Stored records:
________________
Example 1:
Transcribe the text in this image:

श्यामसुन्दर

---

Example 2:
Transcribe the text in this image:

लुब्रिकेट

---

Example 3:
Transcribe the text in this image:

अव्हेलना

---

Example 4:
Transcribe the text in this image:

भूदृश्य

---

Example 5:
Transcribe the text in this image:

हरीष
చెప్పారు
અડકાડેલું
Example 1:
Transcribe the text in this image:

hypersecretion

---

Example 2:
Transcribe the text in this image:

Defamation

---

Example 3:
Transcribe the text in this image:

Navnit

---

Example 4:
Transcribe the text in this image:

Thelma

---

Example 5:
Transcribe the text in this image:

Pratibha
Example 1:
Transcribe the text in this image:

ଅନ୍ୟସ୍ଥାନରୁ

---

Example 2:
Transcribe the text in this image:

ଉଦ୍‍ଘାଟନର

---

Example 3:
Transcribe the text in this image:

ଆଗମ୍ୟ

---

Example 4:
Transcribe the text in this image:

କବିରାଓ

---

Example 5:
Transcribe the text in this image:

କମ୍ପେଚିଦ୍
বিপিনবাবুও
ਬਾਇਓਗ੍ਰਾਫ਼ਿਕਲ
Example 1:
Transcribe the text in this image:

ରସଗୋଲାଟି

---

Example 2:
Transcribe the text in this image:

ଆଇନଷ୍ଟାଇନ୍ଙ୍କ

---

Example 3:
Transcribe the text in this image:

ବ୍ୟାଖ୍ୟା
________________
PROBLEM
Each entry should be written out again exactly, with no word left out.

EXERCISE RESPONSE
Example 1:
Transcribe the text in this image:

श्यामसुन्दर

---

Example 2:
Transcribe the text in this image:

लुब्रिकेट

---

Example 3:
Transcribe the text in this image:

अव्हेलना

---

Example 4:
Transcribe the text in this image:

भूदृश्य

---

Example 5:
Transcribe the text in this image:

हरीष
చెప్పారు
અડકાડેલું
Example 1:
Transcribe the text in this image:

hypersecretion

---

Example 2:
Transcribe the text in this image:

Defamation

---

Example 3:
Transcribe the text in this image:

Navnit

---

Example 4:
Transcribe the text in this image:

Thelma

---

Example 5:
Transcribe the text in this image:

Pratibha
Example 1:
Transcribe the text in this image:

ଅନ୍ୟସ୍ଥାନରୁ

---

Example 2:
Transcribe the text in this image:

ଉଦ୍‍ଘାଟନର

---

Example 3:
Transcribe the text in this image:

ଆଗମ୍ୟ

---

Example 4:
Transcribe the text in this image:

କବିରାଓ

---

Example 5:
Transcribe the text in this image:

କମ୍ପେଚିଦ୍
বিপিনবাবুও
ਬਾਇਓਗ੍ਰਾਫ਼ਿਕਲ
Example 1:
Transcribe the text in this image:

ରସଗୋଲାଟି

---

Example 2:
Transcribe the text in this image:

ଆଇନଷ୍ଟାଇନ୍ଙ୍କ

---

Example 3:
Transcribe the text in this image:

ବ୍ୟାଖ୍ୟା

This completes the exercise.